Predigt am Ersten Fastensonntag 2019
Empfänger unbekannt – Retour à l’expéditeur
Hans Magnus Enzensberger (*1929)
Vielen Dank für die Wolken.
Vielen Dank für das wohltemperierte Klavier
und, warum nicht, für die warmen Winterstiefel.
Vielen Dank für mein sonderbares Gehirn
und für allerhand andre verborgne Organe,
für die Luft, und natürlich für den Bordeaux.
Herzlichen Dank dafür, daß mir das Feuerzeug nicht ausgeht,
und die Begierde, und das Bedauern, das inständige Bedauern.
Vielen Dank für die vier Jahreszeiten,
für die Zahl e und für das Koffein,
und natürlich für die Erdbeeren auf dem Teller,
gemalt von Chardin, sowie für den Schlaf,
für den Schlaf ganz besonders,
und, damit ich es nicht vergesse,
für den Anfang und das Ende
und die paar Minuten dazwischen
inständigen Dank,
meinetwegen für die Wühlmäuse draußen im Garten auch.

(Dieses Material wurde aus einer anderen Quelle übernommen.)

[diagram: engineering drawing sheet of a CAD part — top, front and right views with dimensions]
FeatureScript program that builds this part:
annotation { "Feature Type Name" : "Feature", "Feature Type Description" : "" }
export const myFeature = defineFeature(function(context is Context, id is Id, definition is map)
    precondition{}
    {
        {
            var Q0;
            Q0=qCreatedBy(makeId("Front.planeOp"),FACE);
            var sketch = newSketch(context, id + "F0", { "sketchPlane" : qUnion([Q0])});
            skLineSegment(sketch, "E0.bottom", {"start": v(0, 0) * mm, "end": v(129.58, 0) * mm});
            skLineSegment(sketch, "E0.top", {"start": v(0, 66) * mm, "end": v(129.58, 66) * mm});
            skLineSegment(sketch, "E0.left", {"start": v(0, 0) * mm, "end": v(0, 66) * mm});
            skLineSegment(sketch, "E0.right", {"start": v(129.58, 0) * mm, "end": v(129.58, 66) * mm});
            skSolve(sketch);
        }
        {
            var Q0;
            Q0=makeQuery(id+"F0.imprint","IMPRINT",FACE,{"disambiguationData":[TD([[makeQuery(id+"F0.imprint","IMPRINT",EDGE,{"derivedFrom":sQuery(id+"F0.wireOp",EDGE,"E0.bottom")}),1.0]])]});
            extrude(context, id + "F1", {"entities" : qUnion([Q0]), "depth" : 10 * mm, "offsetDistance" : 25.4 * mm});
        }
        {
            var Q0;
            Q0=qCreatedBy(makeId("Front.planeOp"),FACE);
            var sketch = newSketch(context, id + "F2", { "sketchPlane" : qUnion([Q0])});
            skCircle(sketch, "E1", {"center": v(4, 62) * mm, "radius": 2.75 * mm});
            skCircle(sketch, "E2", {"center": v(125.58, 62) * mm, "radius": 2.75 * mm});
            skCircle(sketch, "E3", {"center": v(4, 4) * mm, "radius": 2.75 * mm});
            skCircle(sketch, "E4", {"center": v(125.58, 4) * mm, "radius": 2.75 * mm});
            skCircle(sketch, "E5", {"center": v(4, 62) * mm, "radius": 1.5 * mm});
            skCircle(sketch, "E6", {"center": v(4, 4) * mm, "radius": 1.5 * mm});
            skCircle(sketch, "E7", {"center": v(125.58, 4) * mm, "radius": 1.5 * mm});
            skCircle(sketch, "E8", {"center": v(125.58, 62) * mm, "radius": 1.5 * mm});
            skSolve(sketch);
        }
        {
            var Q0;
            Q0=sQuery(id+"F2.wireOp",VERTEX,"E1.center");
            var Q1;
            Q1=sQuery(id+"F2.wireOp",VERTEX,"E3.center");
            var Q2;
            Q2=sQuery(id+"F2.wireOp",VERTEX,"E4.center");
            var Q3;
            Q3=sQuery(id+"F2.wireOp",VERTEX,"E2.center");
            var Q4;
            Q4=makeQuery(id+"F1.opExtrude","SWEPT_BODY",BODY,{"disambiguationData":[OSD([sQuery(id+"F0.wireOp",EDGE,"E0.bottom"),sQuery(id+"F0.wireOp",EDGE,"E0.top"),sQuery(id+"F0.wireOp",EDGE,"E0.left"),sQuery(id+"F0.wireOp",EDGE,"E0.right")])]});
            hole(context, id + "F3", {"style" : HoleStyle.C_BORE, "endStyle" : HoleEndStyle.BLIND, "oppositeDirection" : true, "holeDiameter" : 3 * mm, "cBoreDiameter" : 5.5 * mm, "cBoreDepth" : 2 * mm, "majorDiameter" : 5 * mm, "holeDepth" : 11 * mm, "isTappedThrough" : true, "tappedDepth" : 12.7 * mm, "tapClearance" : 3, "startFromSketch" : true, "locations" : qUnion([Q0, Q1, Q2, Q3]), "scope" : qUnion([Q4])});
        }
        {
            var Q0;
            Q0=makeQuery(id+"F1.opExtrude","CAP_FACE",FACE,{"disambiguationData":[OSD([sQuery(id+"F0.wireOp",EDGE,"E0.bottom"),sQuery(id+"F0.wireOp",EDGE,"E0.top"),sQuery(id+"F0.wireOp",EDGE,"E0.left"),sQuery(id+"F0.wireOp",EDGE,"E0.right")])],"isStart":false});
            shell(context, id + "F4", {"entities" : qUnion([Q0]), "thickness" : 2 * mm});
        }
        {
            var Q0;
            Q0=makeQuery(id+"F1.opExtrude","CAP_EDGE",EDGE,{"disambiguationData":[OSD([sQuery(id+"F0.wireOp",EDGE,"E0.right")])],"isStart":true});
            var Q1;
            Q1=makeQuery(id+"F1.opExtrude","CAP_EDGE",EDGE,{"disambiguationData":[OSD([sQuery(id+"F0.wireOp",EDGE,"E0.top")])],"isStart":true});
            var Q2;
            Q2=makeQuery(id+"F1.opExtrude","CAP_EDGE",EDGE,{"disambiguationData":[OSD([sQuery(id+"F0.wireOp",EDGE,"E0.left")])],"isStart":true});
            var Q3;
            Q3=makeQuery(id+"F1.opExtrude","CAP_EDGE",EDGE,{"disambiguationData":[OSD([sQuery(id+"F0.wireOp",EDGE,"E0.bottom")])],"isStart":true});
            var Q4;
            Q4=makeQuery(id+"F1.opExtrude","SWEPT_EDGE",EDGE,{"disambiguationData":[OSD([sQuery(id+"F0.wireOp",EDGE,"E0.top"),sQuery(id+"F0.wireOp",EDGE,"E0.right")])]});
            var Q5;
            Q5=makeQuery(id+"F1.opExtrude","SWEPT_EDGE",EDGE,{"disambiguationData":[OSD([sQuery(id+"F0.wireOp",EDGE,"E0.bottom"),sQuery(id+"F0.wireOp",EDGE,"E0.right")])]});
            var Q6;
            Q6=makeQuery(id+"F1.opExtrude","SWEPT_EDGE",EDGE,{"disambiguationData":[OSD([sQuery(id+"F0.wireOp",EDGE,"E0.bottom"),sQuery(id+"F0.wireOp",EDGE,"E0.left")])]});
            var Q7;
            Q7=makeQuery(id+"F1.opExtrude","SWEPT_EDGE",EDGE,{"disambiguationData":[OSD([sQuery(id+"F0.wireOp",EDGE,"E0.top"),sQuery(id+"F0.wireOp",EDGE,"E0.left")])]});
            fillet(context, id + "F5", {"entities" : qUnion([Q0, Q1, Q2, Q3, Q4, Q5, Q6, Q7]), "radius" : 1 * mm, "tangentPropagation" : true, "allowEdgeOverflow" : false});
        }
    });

Das ist ein Text des deutschen Schriftstellers Hans Magnus Enzensberger, der in diesem Jahr 90 Jahre alt wird. Aber dazu haben Sie jetzt wahrscheinlich zwei Fragen:
Erstens: Muss ich wirklich auch für die Wühlmäuse dankbar sein? Und zweitens: Was soll dieser Text am ersten Fastensonntag, wo wir viel lieber etwas über Fasten und Verzicht, Buße, Bekehrung und Umkehr hören würden?
Der Text kommt heute in diese Predigt, weil wir in der ersten Lesung ein Erntedankfest gefeiert haben mit einer Dankliturgie und einem Glaubensbekenntnis. Der Titel des Textes von Enzensberger lautet „Empfänger unbekannt – Retour à l’expéditeur“ (zurück an Absender) – der Text der ersten Lesung kennt seinen Empfänger hingegen sehr wohl.
Empfänger bekannt
Der Dank im Buch Deuteronomium richtet sich an Gott, einerseits an Gott, den Schöpfer, der den Boden erschaffen hat, auf dem die Früchte wachsen, andererseits an Gott, den Retter Israels aus der ägyptischen Sklaverei, der den Boden, das Land, auf dem das Volk nun lebt, geschenkt hat. Gott ist der Gott der Schöpfung und der Rettung, der Natur und der Geschichte.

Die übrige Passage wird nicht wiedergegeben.